== Activity ==
Beginning at the top of the data below, write out every line exactly until you reach the line with "MDP shall include", and include that line.

(Beginning of Records for this task)

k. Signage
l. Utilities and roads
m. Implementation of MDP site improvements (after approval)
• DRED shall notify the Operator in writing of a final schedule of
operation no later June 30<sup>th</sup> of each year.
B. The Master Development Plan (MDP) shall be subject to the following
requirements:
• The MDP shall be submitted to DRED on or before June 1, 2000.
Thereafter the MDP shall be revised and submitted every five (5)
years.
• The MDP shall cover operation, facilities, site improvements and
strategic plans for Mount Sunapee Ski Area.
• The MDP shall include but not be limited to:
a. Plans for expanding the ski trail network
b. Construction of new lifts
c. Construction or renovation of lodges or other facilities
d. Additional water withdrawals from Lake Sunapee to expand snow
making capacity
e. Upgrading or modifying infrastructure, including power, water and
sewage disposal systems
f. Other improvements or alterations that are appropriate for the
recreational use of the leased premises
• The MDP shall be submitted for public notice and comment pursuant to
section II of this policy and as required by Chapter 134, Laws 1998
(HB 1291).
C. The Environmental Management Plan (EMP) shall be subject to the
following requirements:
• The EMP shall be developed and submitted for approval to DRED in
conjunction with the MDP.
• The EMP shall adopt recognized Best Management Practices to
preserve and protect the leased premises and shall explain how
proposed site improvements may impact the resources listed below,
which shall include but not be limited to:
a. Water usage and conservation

(End of Records for this task)

== Output for this task ==
k. Signage
l. Utilities and roads
m. Implementation of MDP site improvements (after approval)
• DRED shall notify the Operator in writing of a final schedule of
operation no later June 30<sup>th</sup> of each year.
B. The Master Development Plan (MDP) shall be subject to the following
requirements:
• The MDP shall be submitted to DRED on or before June 1, 2000.
Thereafter the MDP shall be revised and submitted every five (5)
years.
• The MDP shall cover operation, facilities, site improvements and
strategic plans for Mount Sunapee Ski Area.
• The MDP shall include but not be limited to:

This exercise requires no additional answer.